De emigratie van Melis intrigeerde Sjoerd. ‘Ik heb ook landen bezocht om te kijken of het elders beter boeren was dan hier,’ aldus Sjoerd. Maar vergelijkbaar was dat niet. De familie Van der Sluis nam een drastisch, onomkeerbaar besluit en ze kenden hun nieuwe land niet. Sjoerd las enkele passages voor uit It Wrede Paradys. Een uitspraak van Abe was treffend toen hij het schroefwater tot de einder wit zag schuimen. ‘Hier is geen ontkomen meer aan,’ liet hij optekenen.
Wortel geschoten
En ach, een integratie duurt slechts één generatie. Toen Melis en Ruth met hun kinderen in Friesland en Denemarken plaatsen van hun roots bezochten raakte het geduld van Karen en Eric al gauw op. Ze wilden naar Londen, het centrum van het Brits Gemenebest waartoe Nieuw-Zeeland behoort. ‘Even waren Ruth en ik sprakeloos. Maar we wisten toen zeker: ze hadden wortel geschoten in Nieuw-Zeeland.’

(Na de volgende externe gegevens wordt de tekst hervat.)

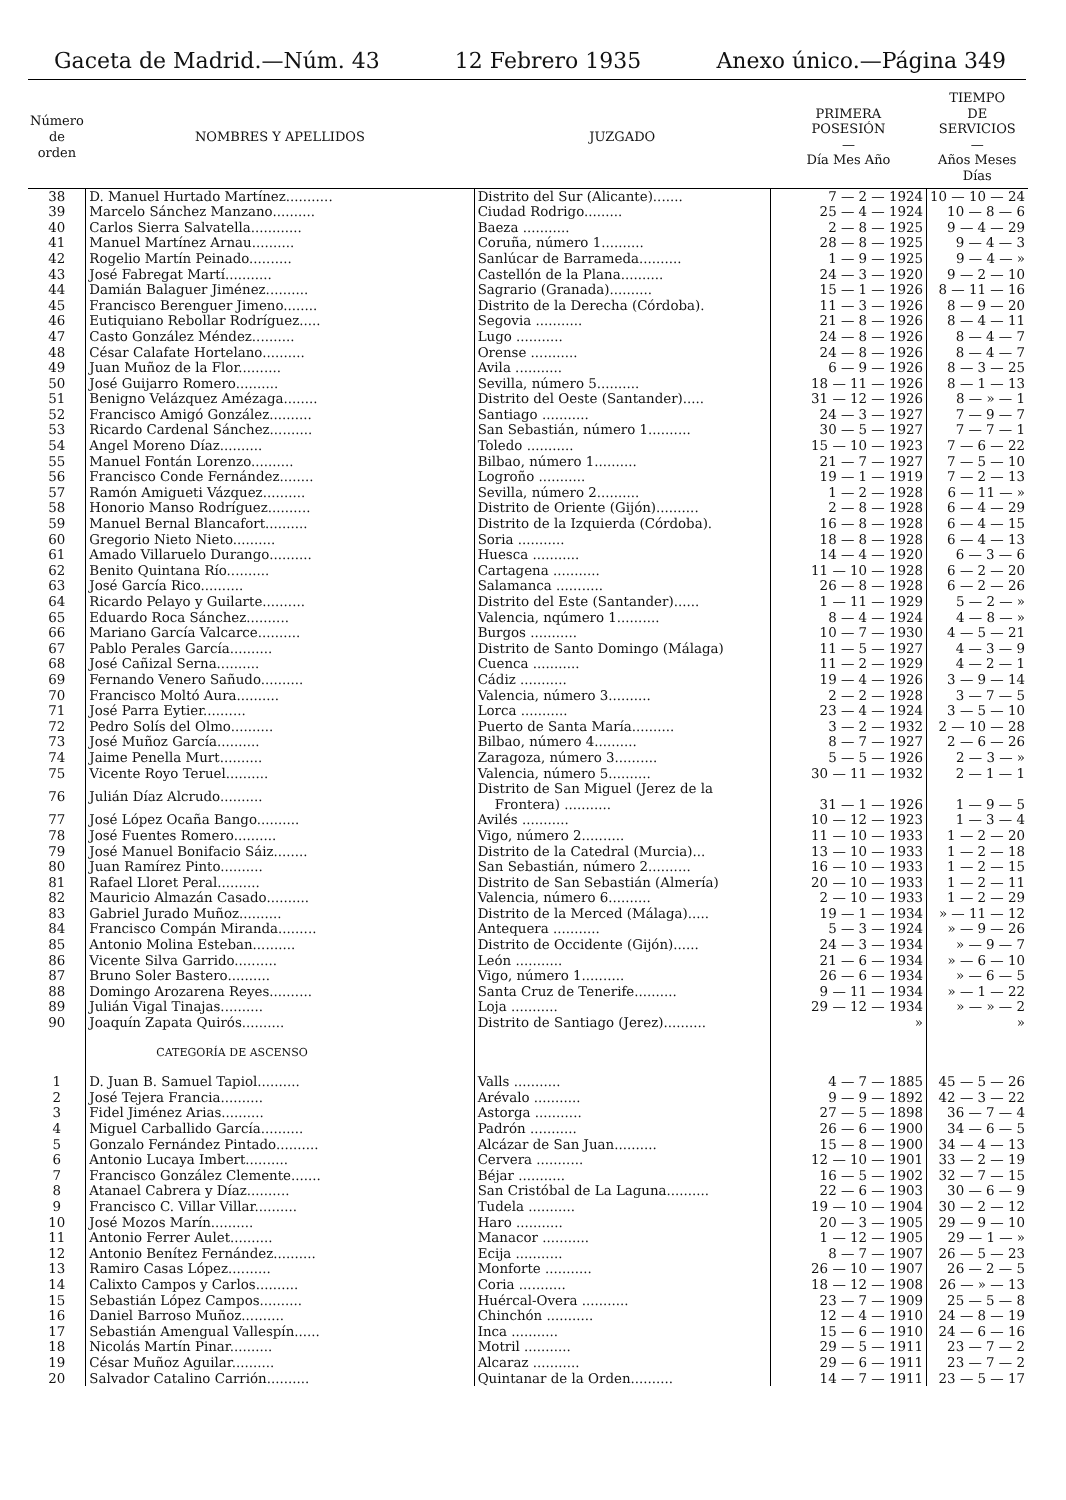Gaceta de Madrid.—Núm. 43 12 Febrero 1935 Anexo único.—Página 349
| Número de orden | NOMBRES Y APELLIDOS | JUZGADO | PRIMERA POSESIÓN — Día Mes Año | TIEMPO DE SERVICIOS — Años Meses Días |
| --- | --- | --- | --- | --- |
| 38 | D. Manuel Hurtado Martínez........... | Distrito del Sur (Alicante)....... | 7 — 2 — 1924 | 10 — 10 — 24 |
| 39 | Marcelo Sánchez Manzano.......... | Ciudad Rodrigo......... | 25 — 4 — 1924 | 10 — 8 — 6 |
| 40 | Carlos Sierra Salvatella............ | Baeza ........... | 2 — 8 — 1925 | 9 — 4 — 29 |
| 41 | Manuel Martínez Arnau.......... | Coruña, número 1.......... | 28 — 8 — 1925 | 9 — 4 — 3 |
| 42 | Rogelio Martín Peinado.......... | Sanlúcar de Barrameda.......... | 1 — 9 — 1925 | 9 — 4 — » |
| 43 | José Fabregat Martí........... | Castellón de la Plana.......... | 24 — 3 — 1920 | 9 — 2 — 10 |
| 44 | Damián Balaguer Jiménez.......... | Sagrario (Granada).......... | 15 — 1 — 1926 | 8 — 11 — 16 |
| 45 | Francisco Berenguer Jimeno........ | Distrito de la Derecha (Córdoba). | 11 — 3 — 1926 | 8 — 9 — 20 |
| 46 | Eutiquiano Rebollar Rodríguez..... | Segovia ........... | 21 — 8 — 1926 | 8 — 4 — 11 |
| 47 | Casto González Méndez.......... | Lugo ........... | 24 — 8 — 1926 | 8 — 4 — 7 |
| 48 | César Calafate Hortelano.......... | Orense ........... | 24 — 8 — 1926 | 8 — 4 — 7 |
| 49 | Juan Muñoz de la Flor.......... | Avila ........... | 6 — 9 — 1926 | 8 — 3 — 25 |
| 50 | José Guijarro Romero.......... | Sevilla, número 5.......... | 18 — 11 — 1926 | 8 — 1 — 13 |
| 51 | Benigno Velázquez Amézaga........ | Distrito del Oeste (Santander)..... | 31 — 12 — 1926 | 8 — » — 1 |
| 52 | Francisco Amigó González.......... | Santiago ........... | 24 — 3 — 1927 | 7 — 9 — 7 |
| 53 | Ricardo Cardenal Sánchez.......... | San Sebastián, número 1.......... | 30 — 5 — 1927 | 7 — 7 — 1 |
| 54 | Angel Moreno Díaz.......... | Toledo ........... | 15 — 10 — 1923 | 7 — 6 — 22 |
| 55 | Manuel Fontán Lorenzo.......... | Bilbao, número 1.......... | 21 — 7 — 1927 | 7 — 5 — 10 |
| 56 | Francisco Conde Fernández........ | Logroño ........... | 19 — 1 — 1919 | 7 — 2 — 13 |
| 57 | Ramón Amigueti Vázquez.......... | Sevilla, número 2.......... | 1 — 2 — 1928 | 6 — 11 — » |
| 58 | Honorio Manso Rodríguez.......... | Distrito de Oriente (Gijón).......... | 2 — 8 — 1928 | 6 — 4 — 29 |
| 59 | Manuel Bernal Blancafort.......... | Distrito de la Izquierda (Córdoba). | 16 — 8 — 1928 | 6 — 4 — 15 |
| 60 | Gregorio Nieto Nieto.......... | Soria ........... | 18 — 8 — 1928 | 6 — 4 — 13 |
| 61 | Amado Villaruelo Durango.......... | Huesca ........... | 14 — 4 — 1920 | 6 — 3 — 6 |
| 62 | Benito Quintana Río.......... | Cartagena ........... | 11 — 10 — 1928 | 6 — 2 — 20 |
| 63 | José García Rico.......... | Salamanca ........... | 26 — 8 — 1928 | 6 — 2 — 26 |
| 64 | Ricardo Pelayo y Guilarte.......... | Distrito del Este (Santander)...... | 1 — 11 — 1929 | 5 — 2 — » |
| 65 | Eduardo Roca Sánchez.......... | Valencia, nqúmero 1.......... | 8 — 4 — 1924 | 4 — 8 — » |
| 66 | Mariano García Valcarce.......... | Burgos ........... | 10 — 7 — 1930 | 4 — 5 — 21 |
| 67 | Pablo Perales García.......... | Distrito de Santo Domingo (Málaga) | 11 — 5 — 1927 | 4 — 3 — 9 |
| 68 | José Cañizal Serna.......... | Cuenca ........... | 11 — 2 — 1929 | 4 — 2 — 1 |
| 69 | Fernando Venero Sañudo.......... | Cádiz ........... | 19 — 4 — 1926 | 3 — 9 — 14 |
| 70 | Francisco Moltó Aura.......... | Valencia, número 3.......... | 2 — 2 — 1928 | 3 — 7 — 5 |
| 71 | José Parra Eytier.......... | Lorca ........... | 23 — 4 — 1924 | 3 — 5 — 10 |
| 72 | Pedro Solís del Olmo.......... | Puerto de Santa María.......... | 3 — 2 — 1932 | 2 — 10 — 28 |
| 73 | José Muñoz García.......... | Bilbao, número 4.......... | 8 — 7 — 1927 | 2 — 6 — 26 |
| 74 | Jaime Penella Murt.......... | Zaragoza, número 3.......... | 5 — 5 — 1926 | 2 — 3 — » |
| 75 | Vicente Royo Teruel.......... | Valencia, número 5.......... | 30 — 11 — 1932 | 2 — 1 — 1 |
| 76 | Julián Díaz Alcrudo.......... | Distrito de San Miguel (Jerez de la Frontera) ........... | 31 — 1 — 1926 | 1 — 9 — 5 |
| 77 | José López Ocaña Bango.......... | Avilés ........... | 10 — 12 — 1923 | 1 — 3 — 4 |
| 78 | José Fuentes Romero.......... | Vigo, número 2.......... | 11 — 10 — 1933 | 1 — 2 — 20 |
| 79 | José Manuel Bonifacio Sáiz........ | Distrito de la Catedral (Murcia)... | 13 — 10 — 1933 | 1 — 2 — 18 |
| 80 | Juan Ramírez Pinto.......... | San Sebastián, número 2.......... | 16 — 10 — 1933 | 1 — 2 — 15 |
| 81 | Rafael Lloret Peral.......... | Distrito de San Sebastián (Almería) | 20 — 10 — 1933 | 1 — 2 — 11 |
| 82 | Mauricio Almazán Casado.......... | Valencia, número 6.......... | 2 — 10 — 1933 | 1 — 2 — 29 |
| 83 | Gabriel Jurado Muñoz.......... | Distrito de la Merced (Málaga)..... | 19 — 1 — 1934 | » — 11 — 12 |
| 84 | Francisco Compán Miranda......... | Antequera ........... | 5 — 3 — 1924 | » — 9 — 26 |
| 85 | Antonio Molina Esteban.......... | Distrito de Occidente (Gijón)...... | 24 — 3 — 1934 | » — 9 — 7 |
| 86 | Vicente Silva Garrido.......... | León ........... | 21 — 6 — 1934 | » — 6 — 10 |
| 87 | Bruno Soler Bastero.......... | Vigo, número 1.......... | 26 — 6 — 1934 | » — 6 — 5 |
| 88 | Domingo Arozarena Reyes.......... | Santa Cruz de Tenerife.......... | 9 — 11 — 1934 | » — 1 — 22 |
| 89 | Julián Vigal Tinajas.......... | Loja ........... | 29 — 12 — 1934 | » — » — 2 |
| 90 | Joaquín Zapata Quirós.......... | Distrito de Santiago (Jerez).......... | » | » |
| | CATEGORÍA DE ASCENSO | | | |
| 1 | D. Juan B. Samuel Tapiol.......... | Valls ........... | 4 — 7 — 1885 | 45 — 5 — 26 |
| 2 | José Tejera Francia.......... | Arévalo ........... | 9 — 9 — 1892 | 42 — 3 — 22 |
| 3 | Fidel Jiménez Arias.......... | Astorga ........... | 27 — 5 — 1898 | 36 — 7 — 4 |
| 4 | Miguel Carballido García.......... | Padrón ........... | 26 — 6 — 1900 | 34 — 6 — 5 |
| 5 | Gonzalo Fernández Pintado.......... | Alcázar de San Juan.......... | 15 — 8 — 1900 | 34 — 4 — 13 |
| 6 | Antonio Lucaya Imbert.......... | Cervera ........... | 12 — 10 — 1901 | 33 — 2 — 19 |
| 7 | Francisco González Clemente....... | Béjar ........... | 16 — 5 — 1902 | 32 — 7 — 15 |
| 8 | Atanael Cabrera y Díaz.......... | San Cristóbal de La Laguna.......... | 22 — 6 — 1903 | 30 — 6 — 9 |
| 9 | Francisco C. Villar Villar.......... | Tudela ........... | 19 — 10 — 1904 | 30 — 2 — 12 |
| 10 | José Mozos Marín.......... | Haro ........... | 20 — 3 — 1905 | 29 — 9 — 10 |
| 11 | Antonio Ferrer Aulet.......... | Manacor ........... | 1 — 12 — 1905 | 29 — 1 — » |
| 12 | Antonio Benítez Fernández.......... | Ecija ........... | 8 — 7 — 1907 | 26 — 5 — 23 |
| 13 | Ramiro Casas López.......... | Monforte ........... | 26 — 10 — 1907 | 26 — 2 — 5 |
| 14 | Calixto Campos y Carlos.......... | Coria ........... | 18 — 12 — 1908 | 26 — » — 13 |
| 15 | Sebastián López Campos.......... | Huércal-Overa ........... | 23 — 7 — 1909 | 25 — 5 — 8 |
| 16 | Daniel Barroso Muñoz.......... | Chinchón ........... | 12 — 4 — 1910 | 24 — 8 — 19 |
| 17 | Sebastián Amengual Vallespín...... | Inca ........... | 15 — 6 — 1910 | 24 — 6 — 16 |
| 18 | Nicolás Martín Pinar.......... | Motril ........... | 29 — 5 — 1911 | 23 — 7 — 2 |
| 19 | César Muñoz Aguilar.......... | Alcaraz ........... | 29 — 6 — 1911 | 23 — 7 — 2 |
| 20 | Salvador Catalino Carrión.......... | Quintanar de la Orden.......... | 14 — 7 — 1911 | 23 — 5 — 17 |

Voor Melis ligt het anders. Hij heeft Friesland nooit helemaal kunnen loslaten. Melis hoeft alleen maar een Fries woord te horen of hij kan verzinken in herinneringen. ‘Je kan er met de kop niet bij hoe een taal kan verbinden. Het eerste wat je denkt is: dat kan wel eens familie zijn.’
Over zijn werk vertelde Melis dat de grondlagen vergelijkbaar zijn met de tijdlagen van je leven: ‘De onderste laag is de fundering. Die moet je niet bedekken. Nee, je moet erop bouwen! De Friese laag is dan ook de belangrijkste in mijn leven geweest. Al ben ik nu al zestig jaar in Nieuw-Zeeland, je bent altijd en overal een Fries.’